* **SELECTED TEXT**
· · · · ·

Brothers Lorenzo and Frank Fertitta, shown flanking UFC president Dana White in 2010, bought the organization in 2000 for $2 million and sold it in 2016 for $3.77 billion Jamie McCarthy/WireImage

One year ago today, Lorenzo and Frank Fertitta pulled off the biggest sale in sports history.

After buying the UFC for $2 million in 2001, they, along with high school friend Dana White and a group from Abu Dhabi, sold their empire for $3.77 billion to agency WME/IMG, along with private equity firms KKR, Silver Lake Capital and Michael Dell's investment firm MSD Capital.

It was a fantastic sum that was partly attained by optimistic growth projections by UFC management, which estimated that the UFC would continue to grow at a similar rate as it had in the past, when it rose from a $50 million business in 2005 to a $600 million business by 2015.

That confidence didn't just manifest itself on paper.

White, whose 9 percent share in the sale was worth $340 million, signed a deal to stay on with the UFC as president for the next five years. His salary? Nine percent of the annual profit, according to sources.

The sellers, including White, also put $325 million into the new company, though they could get $250 million back if their projections on future profits hold.

A rough year

Judging by optics alone, the first year under the new ownership has been as challenging as one could imagine.

A women's division anchored by Ronda Rousey, which pushed UFC more into the mainstream than it had ever been, has become largely irrelevant outside the hard-core fan base.

· · · · ·

[Stored items from a collection]
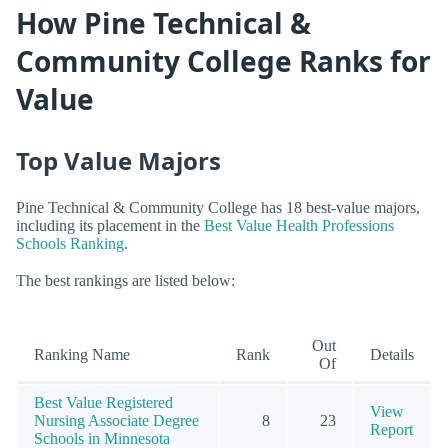
How Pine Technical &
Community College Ranks for
Value
Top Value Majors
Pine Technical & Community College has 18 best-value majors,
including its placement in the
Best Value Health Professions
Schools Ranking
.
The best rankings are listed below:
Out
Ranking Name
Rank
Details
Of
Best Value Registered
View
Nursing Associate Degree
8
23
Report
Schools in Minnesota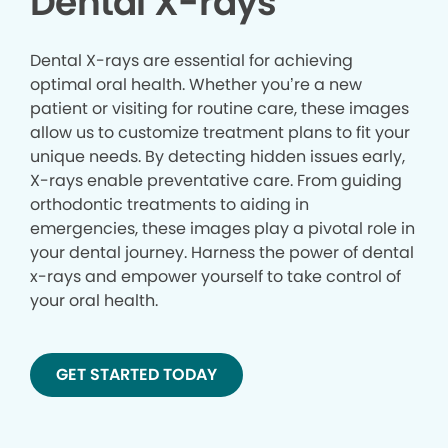
Dental X-rays
Dental X-rays are essential for achieving
optimal oral health. Whether you’re a new
patient or visiting for routine care, these images
allow us to customize treatment plans to fit your
unique needs. By detecting hidden issues early,
X-rays enable preventative care. From guiding
orthodontic treatments to aiding in
emergencies, these images play a pivotal role in
your dental journey. Harness the power of dental
x-rays and empower yourself to take control of
your oral health.
GET STARTED TODAY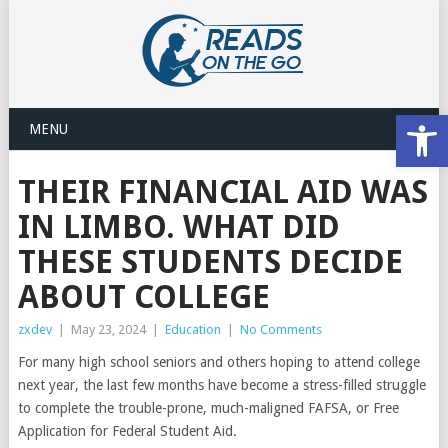
Open
MENU
THEIR FINANCIAL AID WAS
IN LIMBO. WHAT DID
THESE STUDENTS DECIDE
ABOUT COLLEGE
zxdev
|
May 23, 2024
|
Education
|
No Comments
For many high school seniors and others hoping to attend college
next year, the last few months have become a stress-filled struggle
to complete the trouble-prone, much-maligned FAFSA, or Free
Application for Federal Student Aid.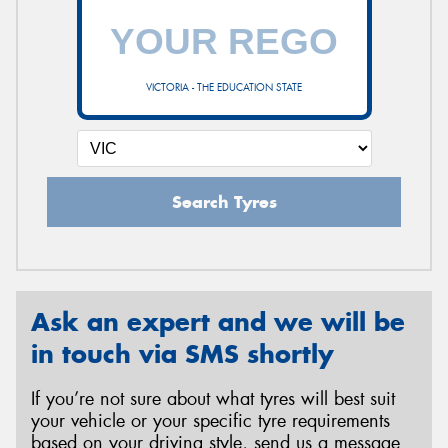
VICTORIA - THE EDUCATION STATE
Search Tyres
Ask an expert and we will be
in touch via SMS shortly
If you’re not sure about what tyres will best suit
your vehicle or your specific tyre requirements
based on your driving style, send us a message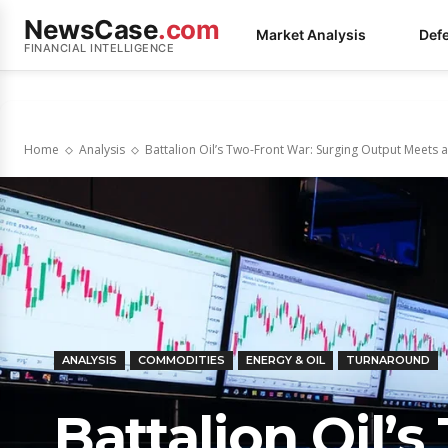
NewsCase
.com
Market Analysis
Def
FINANCIAL INTELLIGENCE
Home
Analysis
Battalion Oil’s Two-Front War: Surging Output Meets a 
ANALYSIS
COMMODITIES
ENERGY & OIL
TURNAROUND
Battalion Oil’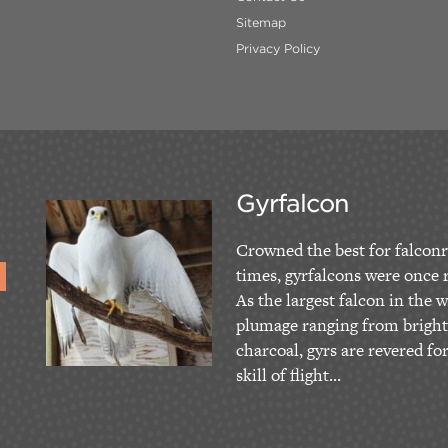
Sitemap
Privacy Policy
Gyrfalcon
Crowned the best for falconr
times, gyrfalcons were once r
As the largest falcon in the w
plumage ranging from bright
charcoal, gyrs are revered fo
skill of flight...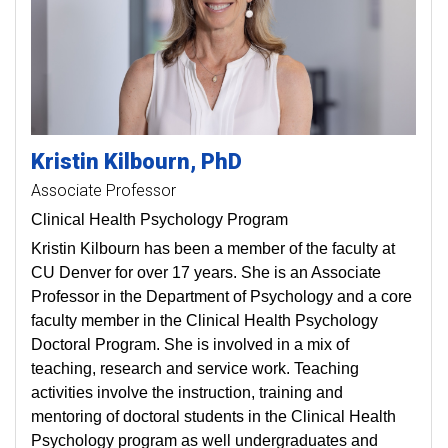
Kristin
Kilbourn
PhD
Associate Professor
Clinical Health Psychology Program
Kristin Kilbourn has been a member of the faculty at
CU Denver for over 17 years. She is an Associate
Professor in the Department of Psychology and a core
faculty member in the Clinical Health Psychology
Doctoral Program. She is involved in a mix of
teaching, research and service work. Teaching
activities involve the instruction, training and
mentoring of doctoral students in the Clinical Health
Psychology program as well undergraduates and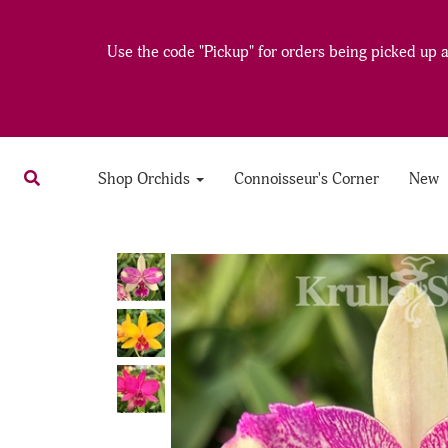
Use the code "Pickup" for orders being picked up at
Shop Orchids
Connoisseur's Corner
New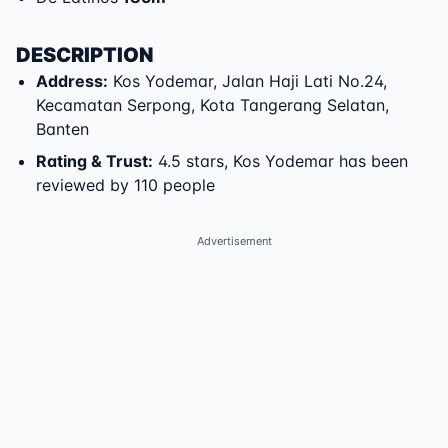
DESCRIPTION
Address
:
Kos Yodemar
,
Jalan Haji Lati No.24
,
Kecamatan Serpong
,
Kota Tangerang Selatan
,
Banten
Rating & Trust
:
4.5 stars, Kos Yodemar has been
reviewed by 110 people
Advertisement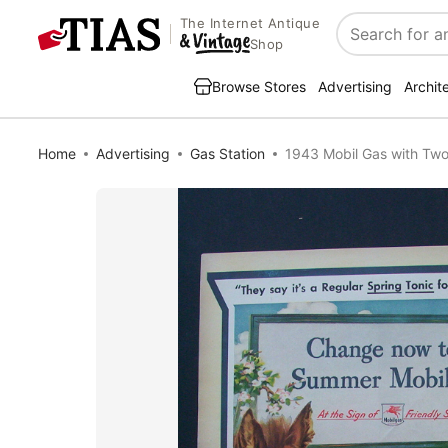
The Internet Antique
Search
Shop
Browse Stores
Advertising
Archit
Home
Advertising
Gas Station
1943 Mobil Gas with Two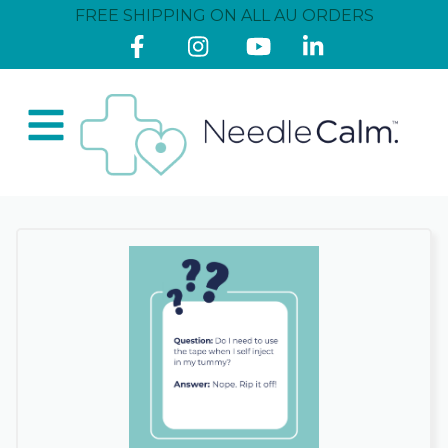
FREE SHIPPING ON ALL AU ORDERS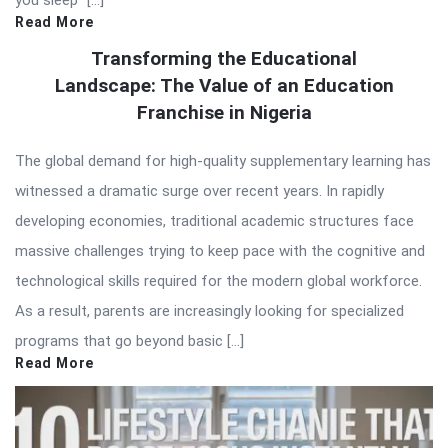
you sleep” […]
Read More
Transforming the Educational
Landscape: The Value of an Education
Franchise in Nigeria
The global demand for high-quality supplementary learning has
witnessed a dramatic surge over recent years. In rapidly
developing economies, traditional academic structures face
massive challenges trying to keep pace with the cognitive and
technological skills required for the modern global workforce.
As a result, parents are increasingly looking for specialized
programs that go beyond basic […]
Read More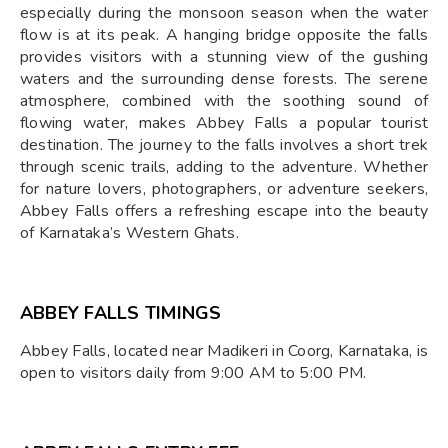
especially during the monsoon season when the water
flow is at its peak. A hanging bridge opposite the falls
provides visitors with a stunning view of the gushing
waters and the surrounding dense forests. The serene
atmosphere, combined with the soothing sound of
flowing water, makes Abbey Falls a popular tourist
destination. The journey to the falls involves a short trek
through scenic trails, adding to the adventure. Whether
for nature lovers, photographers, or adventure seekers,
Abbey Falls offers a refreshing escape into the beauty
of Karnataka’s Western Ghats.
ABBEY FALLS TIMINGS
Abbey Falls, located near Madikeri in Coorg, Karnataka, is
open to visitors daily from 9:00 AM to 5:00 PM.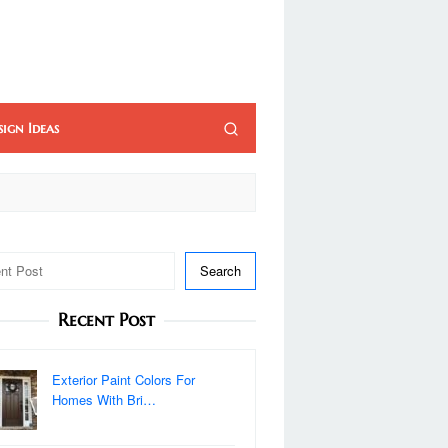
sign Ideas
Search
Recent Post
Exterior Paint Colors For
Homes With Bri…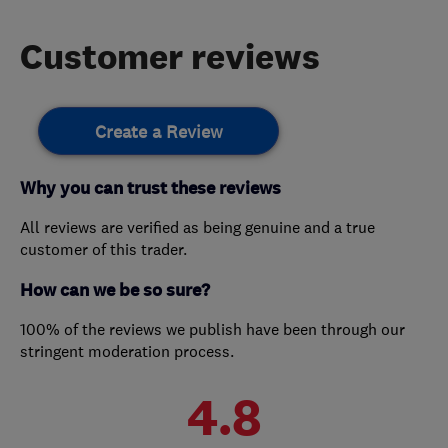
Customer reviews
Create a Review
Why you can trust these reviews
All reviews are verified as being genuine and a true
customer of this trader.
How can we be so sure?
100% of the reviews we publish have been through our
stringent moderation process.
4.8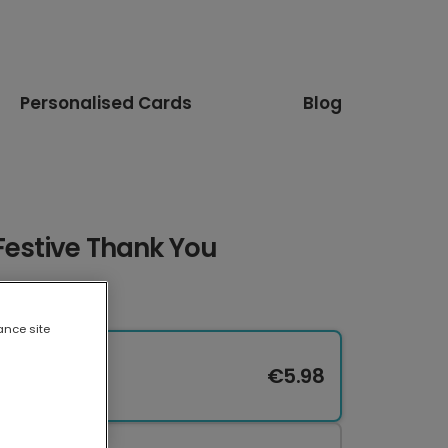
Personalised Cards
Blog
Festive Thank You
ance site
€5.98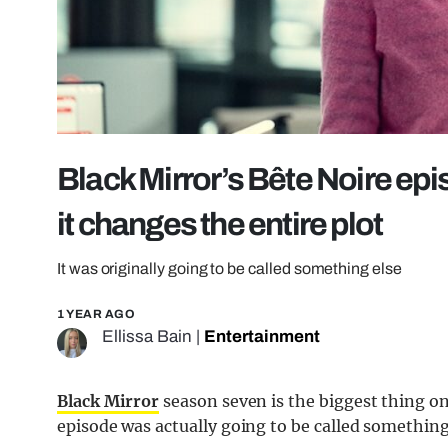
Black Mirror’s Bête Noire epi
it changes the entire plot
It was originally going to be called something else
1 YEAR AGO
Ellissa Bain
|
Entertainment
Black Mirror
season seven is the biggest thing o
episode was actually going to be called something 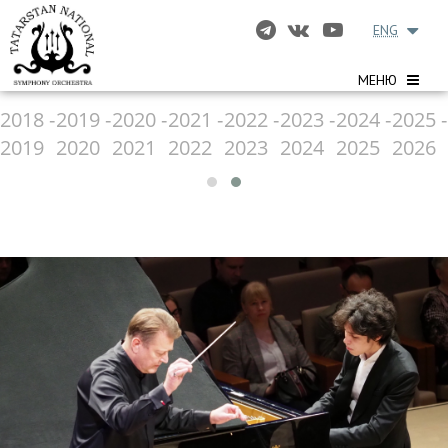
ENG
МЕНЮ
2018 -
2019 -
2020 -
2021 -
2022 -
2023 -
2024 -
2025 -
2019
2020
2021
2022
2023
2024
2025
2026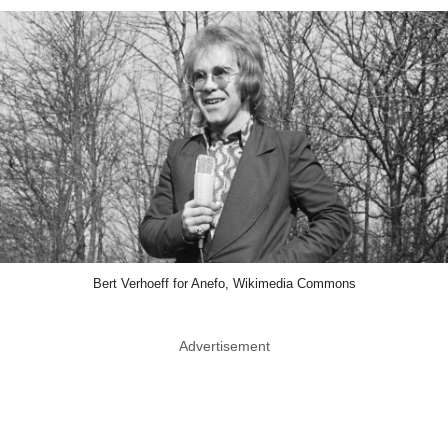
Bert Verhoeff for Anefo, Wikimedia Commons
Advertisement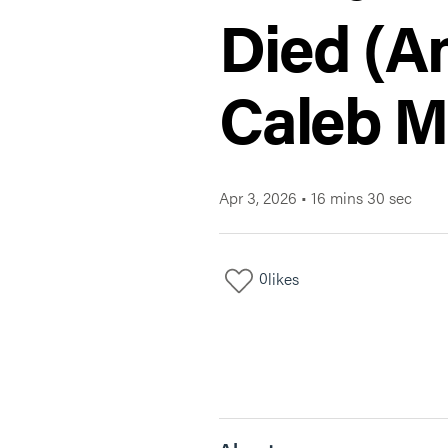
Died (An
Caleb M
Apr 3, 2026
•
16 mins 30 sec
0
likes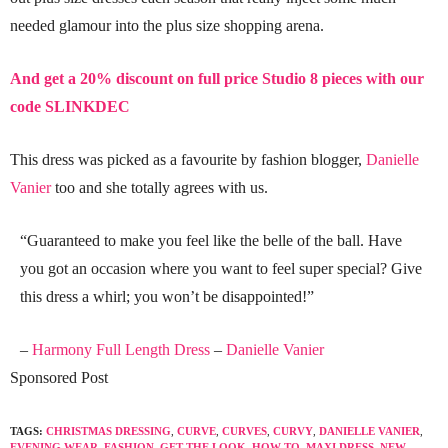
needed glamour into the plus size shopping arena.
And get a 20% discount on full price Studio 8 pieces with our
code SLINKDEC
This dress was picked as a favourite by fashion blogger,
Danielle
Vanier
too and she totally agrees with us.
“Guaranteed to make you feel like the belle of the ball. Have
you got an occasion where you want to feel super special? Give
this dress a whirl; you won’t be disappointed!”
–
Harmony Full Length Dress
–
Danielle Vanier
Sponsored Post
TAGS:
CHRISTMAS DRESSING
,
CURVE
,
CURVES
,
CURVY
,
DANIELLE VANIER
,
EVENING WEAR
,
FASHION
,
GET THE LOOK
,
HOW TO
,
MAXI DRESS
,
NEW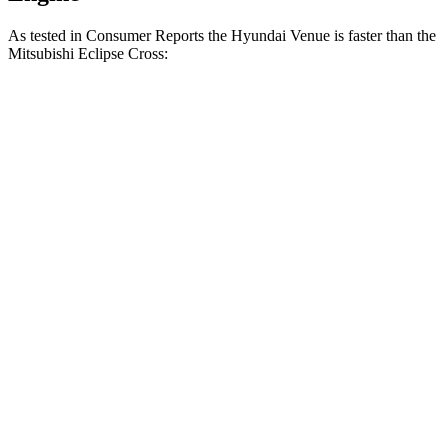
As tested in
Consumer Reports
the Hyundai Venue is faster than the
Mitsubishi Eclipse Cross:
Venue
Eclipse Cross
Zero to 30 MPH
3.4 sec
3.6 sec
Zero to 60 MPH
8.9 sec
9.9 sec
45 to 65 MPH Passing
5.9 sec
6.1 sec
Quarter Mile
17 sec
17.6 sec
Speed in 1/4 Mile
83 MPH
80 MPH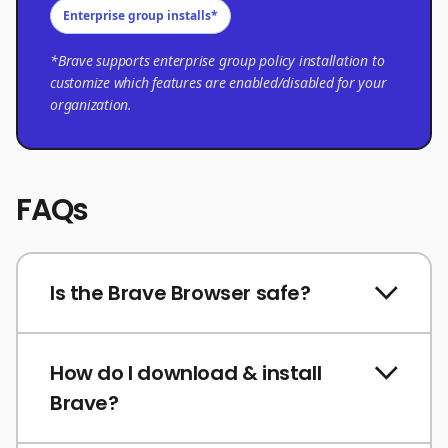
Enterprise group installs*
*Brave supports enterprise group policy installation to
customize which features are enabled/disabled for your
organization.
FAQs
Is the Brave Browser safe?
How do I download & install
Brave?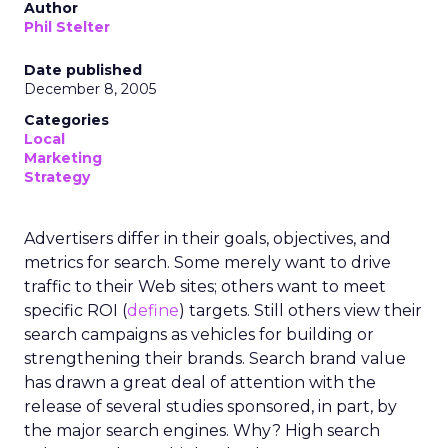
Author
Phil Stelter
Date published
December 8, 2005
Categories
Local
Marketing
Strategy
Advertisers differ in their goals, objectives, and
metrics for search. Some merely want to drive
traffic to their Web sites; others want to meet
specific ROI (
define
) targets. Still others view their
search campaigns as vehicles for building or
strengthening their brands. Search brand value
has drawn a great deal of attention with the
release of several studies sponsored, in part, by
the major search engines. Why? High search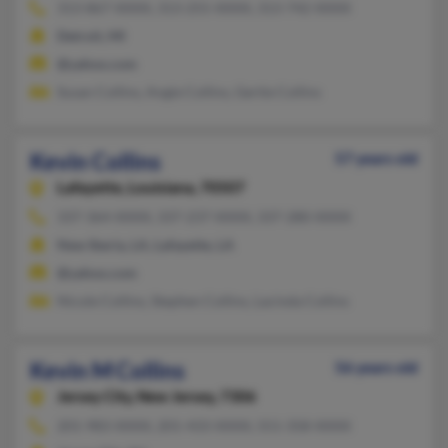
313-867-XXXX, 313-255-XXXX, 313-742-XXXX
Detroit, MI
@yahoo.com
Susan Collins, Angie Collins, Gertie Collins
Kevin Collins
57 years old
Lafayette,
Louisiana, 70507
337-364-XXXX, 337-237-XXXX, 337-280-XXXX
New Iberia, LA, Lafayette, LA
@yahoo.com
Nicole Collins, Stephen Collins, Lacinda Collins
Kevin M Collins
56 years old
Jersey City,
New Jersey, 7306
201-983-XXXX, 201-433-XXXX, 551-358-XXXX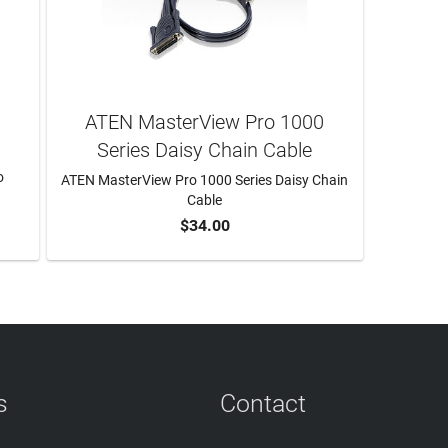
ATEN MasterView Pro 1000
Series Daisy Chain Cable
o
ATEN MasterView Pro 1000 Series Daisy Chain
Cable
$34.00
ADD TO CART
s
Contact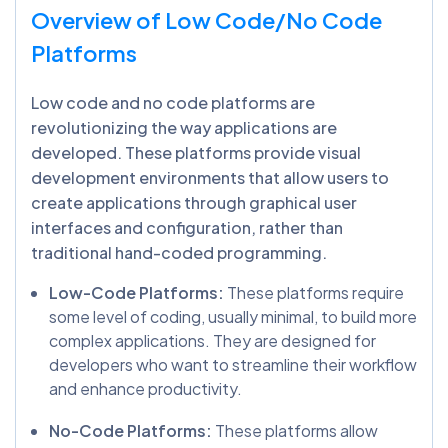
Overview of Low Code/No Code
Platforms
Low code and no code platforms are
revolutionizing the way applications are
developed. These platforms provide visual
development environments that allow users to
create applications through graphical user
interfaces and configuration, rather than
traditional hand-coded programming.
Low-Code Platforms:
These platforms require
some level of coding, usually minimal, to build more
complex applications. They are designed for
developers who want to streamline their workflow
and enhance productivity.
No-Code Platforms:
These platforms allow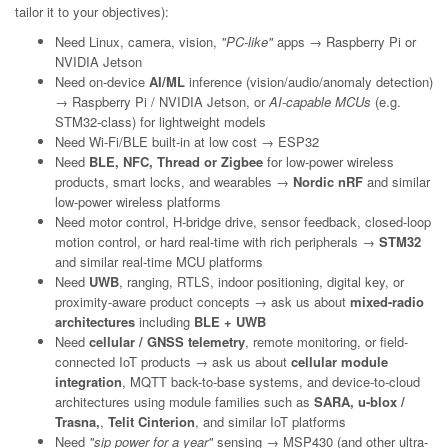
tailor it to your objectives):
Need Linux, camera, vision,
"PC-like"
apps → Raspberry Pi or
NVIDIA Jetson
Need on-device
AI/ML
inference (vision/audio/anomaly detection)
→ Raspberry Pi / NVIDIA Jetson, or
AI-capable MCUs
(e.g.
STM32-class) for lightweight models
Need Wi-Fi/BLE built-in at low cost → ESP32
Need
BLE, NFC, Thread or Zigbee
for low-power wireless
products, smart locks, and wearables →
Nordic nRF
and similar
low-power wireless platforms
Need motor control, H-bridge drive, sensor feedback, closed-loop
motion control, or hard real-time with rich peripherals →
STM32
and similar real-time MCU platforms
Need
UWB
, ranging, RTLS, indoor positioning, digital key, or
proximity-aware product concepts → ask us about
mixed-radio
architectures
including
BLE + UWB
Need
cellular / GNSS telemetry
, remote monitoring, or field-
connected IoT products → ask us about
cellular module
integration
, MQTT back-to-base systems, and device-to-cloud
architectures using module families such as
SARA, u-blox /
Trasna,
,
Telit Cinterion
, and similar IoT platforms
Need
"sip power for a year"
sensing → MSP430 (and other ultra-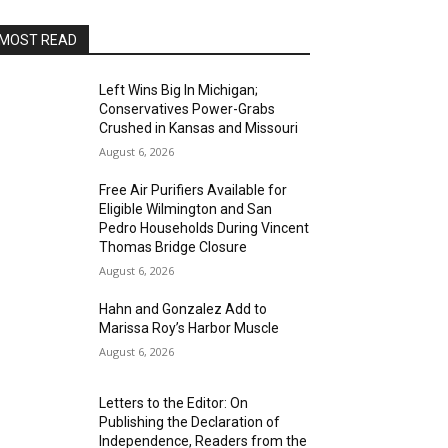
MOST READ
Left Wins Big In Michigan;
Conservatives Power-Grabs
Crushed in Kansas and Missouri
August 6, 2026
Free Air Purifiers Available for
Eligible Wilmington and San
Pedro Households During Vincent
Thomas Bridge Closure
August 6, 2026
Hahn and Gonzalez Add to
Marissa Roy’s Harbor Muscle
August 6, 2026
Letters to the Editor: On
Publishing the Declaration of
Independence, Readers from the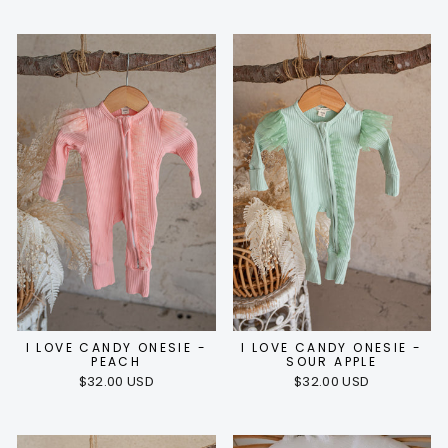
I LOVE CANDY ONESIE -
I LOVE CANDY ONESIE -
PEACH
SOUR APPLE
$32.00 USD
$32.00 USD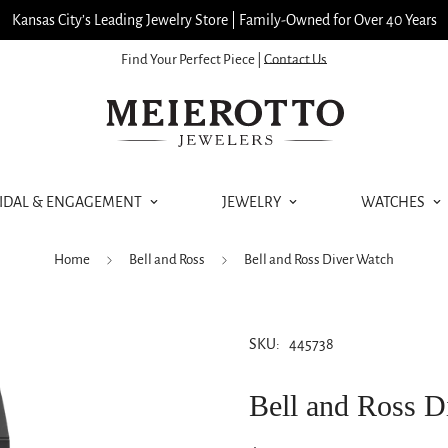
Kansas City’s Leading Jewelry Store | Family-Owned for Over 40 Years
Find Your Perfect Piece |
Contact Us
IDAL & ENGAGEMENT
JEWELRY
WATCHES
Home
Bell and Ross
Bell and Ross Diver Watch
SKU:
445738
Bell and Ross D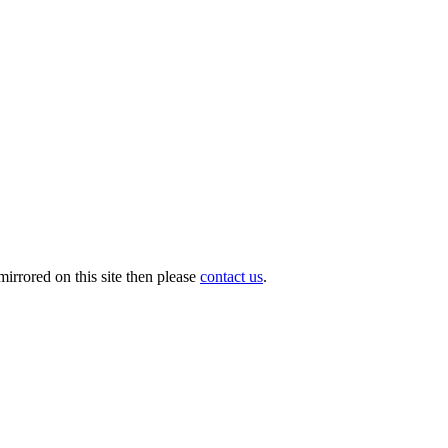
irrored on this site then please
contact us
.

· · · · ·

* **WORK INSTRUCTIONS**
[A] Do the following statements agree with the text on the UFC sale? For each, answer yes or no and quote the words from the text that decide it.
(i) White held a 9 percent share in the sale.
(ii) The sellers put $500 million into the new company.
(iii) The UFC was a $600 million business by 2015.
[B] According to the text on the UFC sale, what is White's salary as president?
[C] Continue the text on the UFC sale from the point where it stops.

* **LIST OF ANSWERS**
[A]
(i) Yes: "White, whose 9 percent share in the sale was worth $340 million"
(ii) No: "The sellers, including White, also put $325 million into the new company"
(iii) Yes: "when it rose from a $50 million business in 2005 to a $600 million business by 2015"

[B] Nine percent of the annual profit, according to sources.

[C]
Of the 13 main UFC cards of the new ownership, at least nine of those events have had fights canceled or postponed. Fighters withdrew often at the very last minute, mostly from illnesses and injuries, sometimes as a result of cutting weight too drastically.

That doesn't include a less-than-marketable Stipe Miocic as a heavyweight champ and a paper champ in light heavyweight title holder Daniel Cormier, who had to wait a year for his archrival Jon Jones' drug suspension to end.

"We had exactly the year we thought we would have, based on when people fought," White said. "Cormier-Jones is on a ridiculous card for 214, plus we have Conor [McGregor] and Floyd [Mayweather]."

Conor McGregor has been the UFC's main cash cow, but he has fought only twice in the Octagon over the past year.

The undefeated Rousey, represented by new owners WME/IMG, scored book and movie deals and was thought of as unbeatable after she piled up 12 straight victories, but she was vanquished by Holly Holm in shocking fashion at UFC 193 in November 2015.

All was not lost. Five months after the sale, Rousey got back in the Octagon to face new bantamweight champ Amanda Nunes. Rousey lost in 48 seconds.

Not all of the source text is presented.